If you only need four factors then you can have much more than that. Namely, you can take as the unipotent matrices upper and lower uni-triangular matrices. It was noted by G. Strang in "Every unit matrix is a LULU" that for any field $K$ anfy $A\in M(n,K)$ can be presented as $A=U_1L_1U_2L_2$, where $U_i$ are upper uni-triangular and $L_i$ are lower uni-triangular.

In fact, this is true not only for fields, but also for rings of stable rank $1$ (in particular, for semilocal rings, for boolean rings, for the ring of all entire functions and for the ring of algebraic integers), see this paper (the result was known to the experts long before that, but mostly in terms of triangular decompositions).

As noted in the answer by Gjergji Zaimi, there is a paper by A. Sourour, where he proved that over a field $F$ there is a presentation as a product of three unipotent matrices (two for non-central elements). This can not be carried to the decompositions in terms of lower and upper uni-tringular marices. Namely, every matrix $A\in \operatorname{SL}(n, R)$ is a product $U_1LU_2$ if and only if $R$ is a boolean ring (reference). However, T. Toffoli proved that almost all (w.r.t. Lebesgue measure) elements of $\operatorname{SL}(n,\mathbb{R})$ are ULU, and that for any $A$ there exists a permutation matrix $P$ such that either $PA$ or $-PA$ is ULU.

I have not seen this result before, but here is a proof. Let $e_{ij}$ be the matrix with a $1$ in position $(i,j)$ and all other entries $0$. Let $x_i(t)$ and $y_i(t)$ be the Chevalley generators $\mathrm{Id} + t e_{i (i+1)}$ and $\mathrm{Id} + t e_{(i+1) i}$.

Since being unipotent is unchanged by conjugacy, and every matrix in $\mathrm{SL}_n$ is conjugate to an upper triangular matrix, we may assume that our matrix is upper triangular. So let $A$ be an upper triangular matrix with determinant $1$.

We can choose constants $t_1$, $t_2$, ..., $t_n$ such that $B:= A x_1(t_1) x_2(t_2) \cdots x_{n-1}(t_{n-1})$ has $B_{12} = B_{23} = \cdots = B_{(n-1)n}=1$.

We can then inductively choose $u_1$, $u_2$, ..., $u_{n-1}$ such that the upper left $k \times k$ minor of $C:=B y_1(u_1) y_2(u_2) \cdots y_{n-1}(u_{n-1})$ is $1$. Namely, we choose $u_k$ to make the $k \times k$ minor of $B y_1(u_1) y_2(u_2) \cdots y_k(u_k)$ correct; the later factors won't effect this minor. Since our original matrix is in $\mathrm{SL}_n$, the $n \times n$ minor will also be $1$.

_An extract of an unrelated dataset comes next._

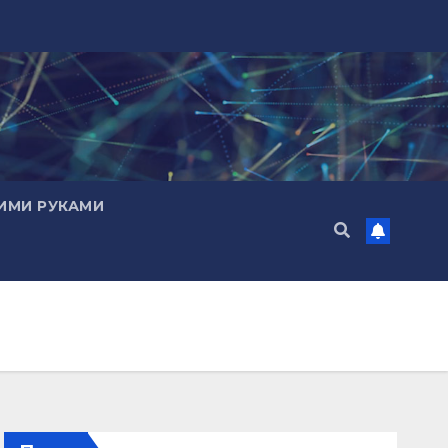
ИМИ РУКАМИ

Now, since the upper left minors of $C$ are $1$, the matrix $C$ has an $LU$ factorization where $L$ is lower triangular unipotent and $U$ is upper triangular unipotent. Thus, we have written $$A = L*U* \left( y_{n-1}(-u_{n-1}) \cdots y_2(-u_2) y_1(-u_1) \right)* \left( x_{n-1}(-t_{n-1}) \cdots x_2(-t_2) x_1(-t_1) \right).$$ This is a product of $4$ unipotent factors.

There was a lot of slack in this argument! I wouldn't be surprised if you could prove something much better, either in the direction of non-algebraically closed fields, or in the direction of a more limited class of factors, but this is what you asked for.